8. The method according to claim 7, characterized in that, In step S3.3, the evaluation indicators for the actual on-site layout conditions of small and medium-sized river cross-sections include: 1) Terrain adaptability: The riverbed slope at the installation location is ≤15°, with no protruding reefs or silt-filled pits; 2) Degree of water flow disturbance: The velocity variation coefficient at this location is ≤10%, and the distance from disturbance sources such as bends and backflows is ≥3 times the cross-sectional width; 3) Convenience of construction and operation and maintenance: The horizontal distance between the installation location and the shore is ≤5m, the water depth is ≥1.0m, and there are no high-voltage lines or strong electromagnetic interference sources in the vicinity; The evaluation indicators for the actual on-site layout conditions of ultra-wide river channel sections with multiple piers include: 1) Terrain adaptability: The transverse slope of the riverbed is ≤5%, there are no protruding rocks with a height greater than 0.8m or siltation pits with a depth greater than 1.0m, and the bearing capacity of the riverbed in the installation area is ≥50kN / m²; 2) Degree of water flow interference: The coefficient of variation of flow velocity is ≤10%, the distance from the interference source is ≥1 times the distance between adjacent bridge piers, and the H-ADCP beam angle avoids the ultrasonic reflection zone of the bridge piers; 3) Convenience of construction and operation and maintenance: The installation platform anchoring system meets the requirements of a 5-year return period water flow impact load, water depth 1.5m-5m, data transmission signal strength ≥-85dBm, and connection time with the shore operation and maintenance base ≤30 minutes.
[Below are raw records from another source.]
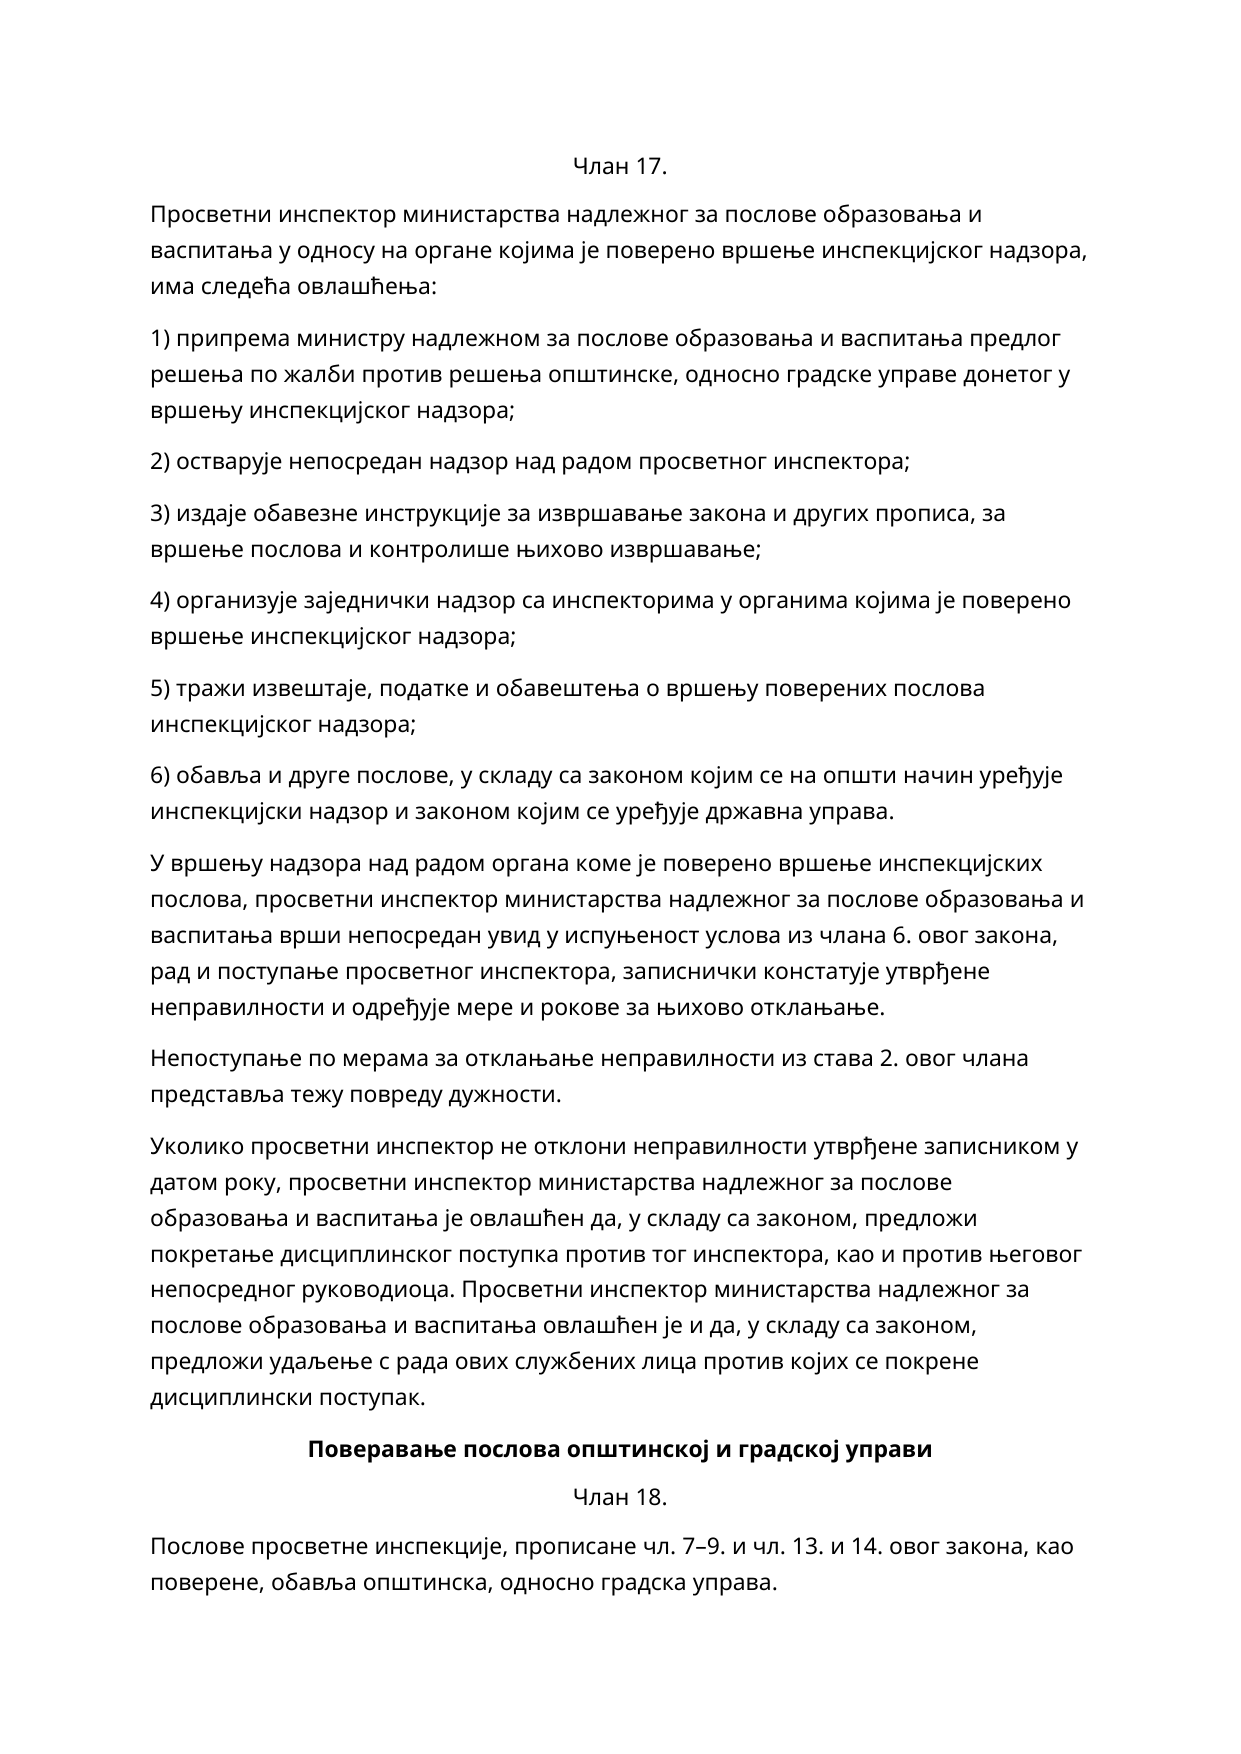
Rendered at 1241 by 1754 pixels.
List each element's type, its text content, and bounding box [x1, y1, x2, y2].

text Поверавање послова oпштинској и градској управи [150, 1433, 1090, 1464]
text Члан 18. [150, 1481, 1090, 1512]
text 6) обавља и друге послове, у складу са законом којим се на општи начин уређује инспекцијски надзор и законом којим се уређује државна управа. [150, 759, 1090, 827]
text Уколико просветни инспектор не отклони неправилности утврђене записником у датом року, просветни инспектор министарства надлежног за послове образовања и васпитања је овлашћен да, у складу са законом, предложи покретање дисциплинског поступка против тог инспектора, као и против његовог непосредног руководиоца. Просветни инспектор министарства надлежног за послове образовања и васпитања овлашћен је и да, у складу са законом, предложи удаљење с рада ових службених лица против којих се покрене дисциплински поступак. [150, 1130, 1090, 1412]
text 1) припрема министру надлежном за послове образовања и васпитања предлог решења по жалби против решења општинске, односно градске управе донетог у вршењу инспекцијског надзора; [150, 322, 1090, 425]
text У вршењу надзора над радом органа коме је поверено вршење инспекцијских послова, просветни инспектор министарства надлежног за послове образовања и васпитања врши непосредан увид у испуњеност услова из члана 6. овог закона, рад и поступање просветног инспектора, записнички констатује утврђене неправилности и одређује мере и рокове за њихово отклањање. [150, 847, 1090, 1022]
text Члан 17. [150, 150, 1090, 181]
text 5) тражи извештаје, податке и обавештења о вршењу поверених послова инспекцијског надзора; [150, 672, 1090, 739]
text Послове просветне инспекције, прописане чл. 7–9. и чл. 13. и 14. овог закона, као поверене, обавља општинска, односно градска управа. [150, 1530, 1090, 1597]
text 2) остварује непосредан надзор над радом просветног инспектора; [150, 445, 1090, 477]
text 4) организује заједнички надзор са инспекторима у органима којима је поверено вршење инспекцијског надзора; [150, 584, 1090, 652]
text Непоступање по мерама за отклањање неправилности из става 2. овог члана представља тежу повреду дужности. [150, 1042, 1090, 1109]
text Просветни инспектор министарства надлежног за послове образовања и васпитања у односу на органе којима је поверено вршење инспекцијског надзора, има следећа овлашћења: [150, 198, 1090, 302]
text 3) издаје обавезне инструкције за извршавање закона и других прописа, за вршење послова и контролише њихово извршавање; [150, 497, 1090, 564]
9. The method according to claim 8, characterized in that, Step S3 further includes step S3.4: specific implementation steps for installation location verification: at the selected final installation location, a temporary H-ADCP is deployed for 72 hours of continuous monitoring, and three comparative measurements are carried out simultaneously using a mobile ADCP; if the relative error of the flow rate in the comparative measurement is ≤±3%, then the location is confirmed as the final installation location; if the error exceeds ±3%, then return to step S2 to readjust the candidate location unit interval, and perform traversal scanning and selection again.